The expected response is the complete listing below, restated exactly, with its pictures omitted.

:::

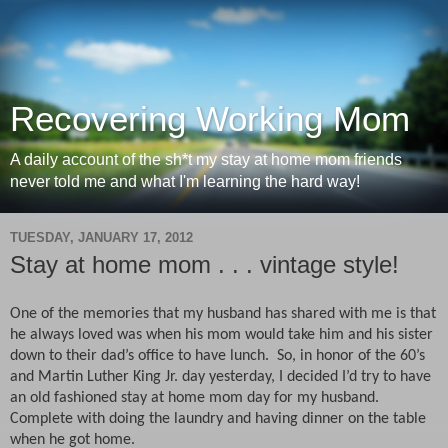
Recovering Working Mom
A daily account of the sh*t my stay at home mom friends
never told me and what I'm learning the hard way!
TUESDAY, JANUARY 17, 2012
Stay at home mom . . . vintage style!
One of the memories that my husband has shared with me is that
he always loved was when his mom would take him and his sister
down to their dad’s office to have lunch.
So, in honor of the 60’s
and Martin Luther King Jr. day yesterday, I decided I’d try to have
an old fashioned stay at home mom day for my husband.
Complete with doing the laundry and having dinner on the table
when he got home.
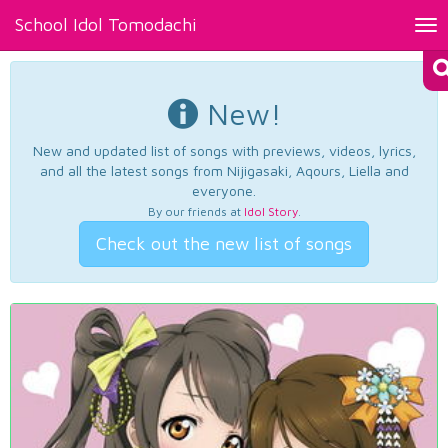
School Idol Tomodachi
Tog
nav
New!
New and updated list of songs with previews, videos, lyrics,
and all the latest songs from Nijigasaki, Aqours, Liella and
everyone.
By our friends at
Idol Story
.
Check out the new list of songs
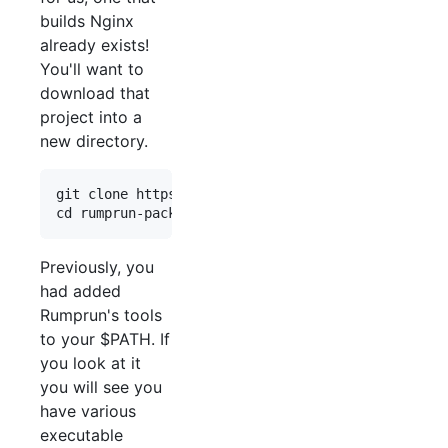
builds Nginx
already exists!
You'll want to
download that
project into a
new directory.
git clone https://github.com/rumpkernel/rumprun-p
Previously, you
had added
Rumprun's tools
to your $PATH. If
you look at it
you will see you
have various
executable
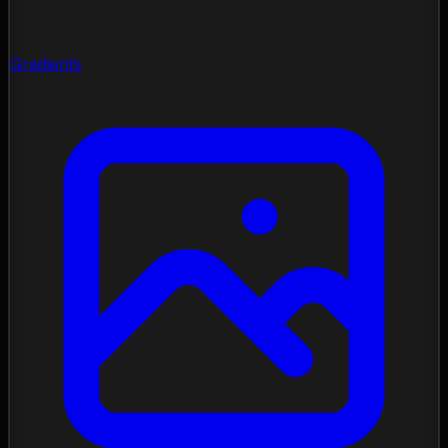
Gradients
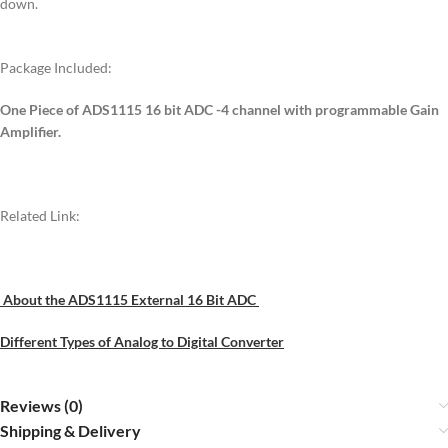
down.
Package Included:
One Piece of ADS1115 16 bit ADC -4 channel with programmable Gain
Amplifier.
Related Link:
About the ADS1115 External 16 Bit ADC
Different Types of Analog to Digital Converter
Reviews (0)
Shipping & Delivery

:::

▶ EXERCISE OUTPUT
Recovering Working Mom
A daily account of the sh*t my stay at home mom friends
never told me and what I'm learning the hard way!
TUESDAY, JANUARY 17, 2012
Stay at home mom . . . vintage style!
One of the memories that my husband has shared with me is that
he always loved was when his mom would take him and his sister
down to their dad’s office to have lunch.
So, in honor of the 60’s
and Martin Luther King Jr. day yesterday, I decided I’d try to have
an old fashioned stay at home mom day for my husband.
Complete with doing the laundry and having dinner on the table
when he got home.
School Idol Tomodachi
Tog
nav
New!
New and updated list of songs with previews, videos, lyrics,
and all the latest songs from Nijigasaki, Aqours, Liella and
everyone.
By our friends at
Idol Story
.
Check out the new list of songs
builds Nginx
already exists!
You'll want to
download that
project into a
new directory.
git clone https://github.com/rumpkernel/rumprun-p
Previously, you
had added
Rumprun's tools
to your $PATH. If
you look at it
you will see you
have various
executable
Gradients
down.
Package Included:
One Piece of ADS1115 16 bit ADC -4 channel with programmable Gain
Amplifier.
Related Link:
About the ADS1115 External 16 Bit ADC
Different Types of Analog to Digital Converter
Reviews (0)
Shipping & Delivery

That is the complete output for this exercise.